One-in-three children under the age of ten own a mobile phone, while one-in-ten children, also under the age of ten, own a smartphone, such Apple's iPhone. The survey suggests that one-in-four parents do not monitor their offspring's phones. Other information revealed by the survey says that 68% of parents felt compelled to buy their children phones in order to check up on them when they are out, and that only 17% of parents succumbed to pestering by their children. Despite only a quarter of parents monitoring their offspring's phones, the survey results prove that parents are concerned about what their children are doing online. According to the results, 61% of parents monitor their children's usage of the internet on certain devices.

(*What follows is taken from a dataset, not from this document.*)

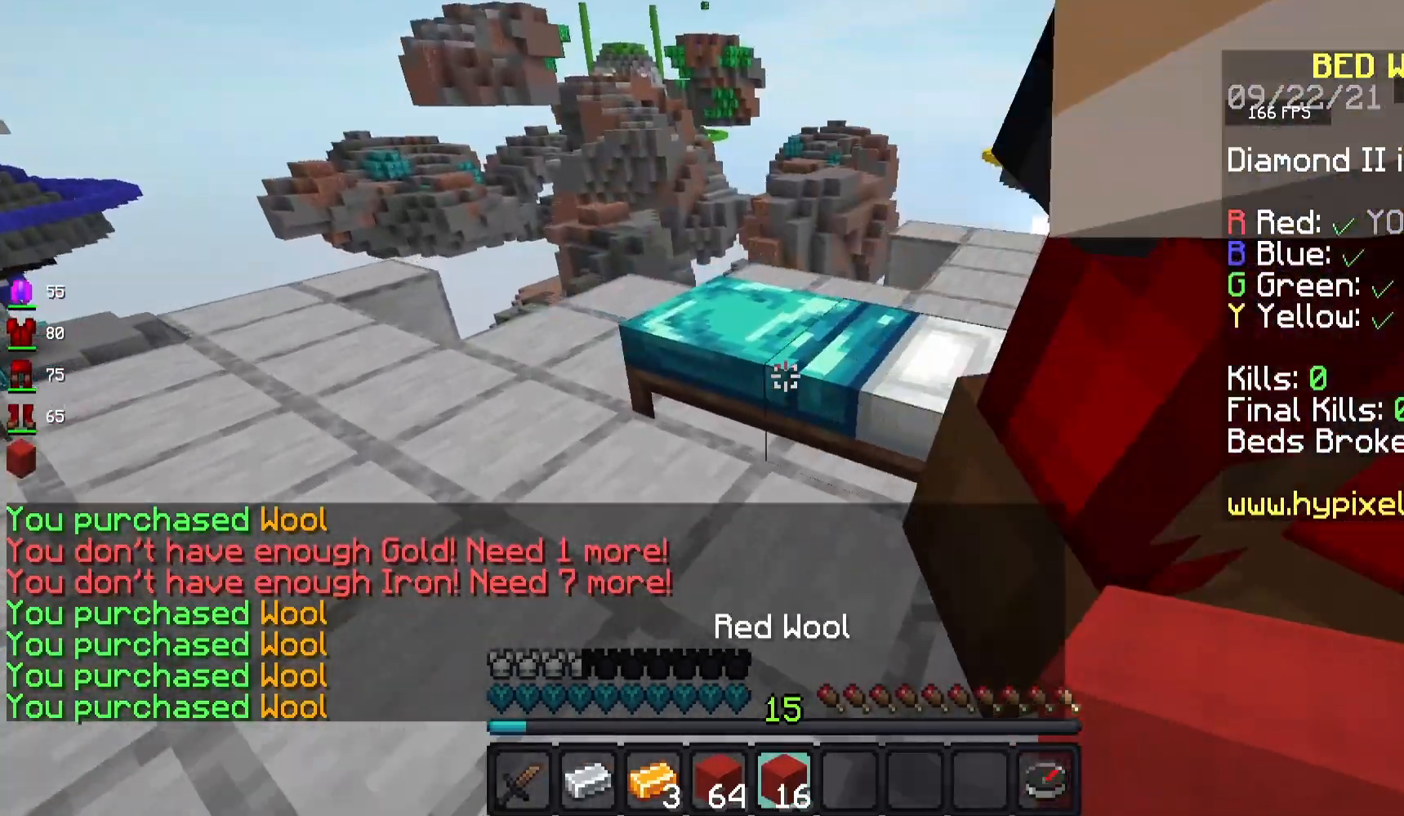
{"keys": [], "mouse": ["left"], "events": [[50, "w", "up"], [133, "mouse_left", "down"]]}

Parental controls were a divisive result in the survey. Half of those questioned said they did not want to completely block access to certain websites, while the other half were more receptive of the concept. One-in-ten children aged under ten also possess accounts on a social network, such as Twitter, Facebook, or MySpace, while one-in-four children under ten have an email address. Westcoastcloud's director, Bill Strain, made the following remark:
It's great that youngsters are interested and engaged with the latest technology, but children owning their own phones as young as four does seem unnecessary. Kids will always be able to gain access to their parents' phones and laptops but when primary school age children gain access to the internet on these devices, parents need to be aware,” Strain continued. “There's the potential that they could access unsuitable or potentially harmful content.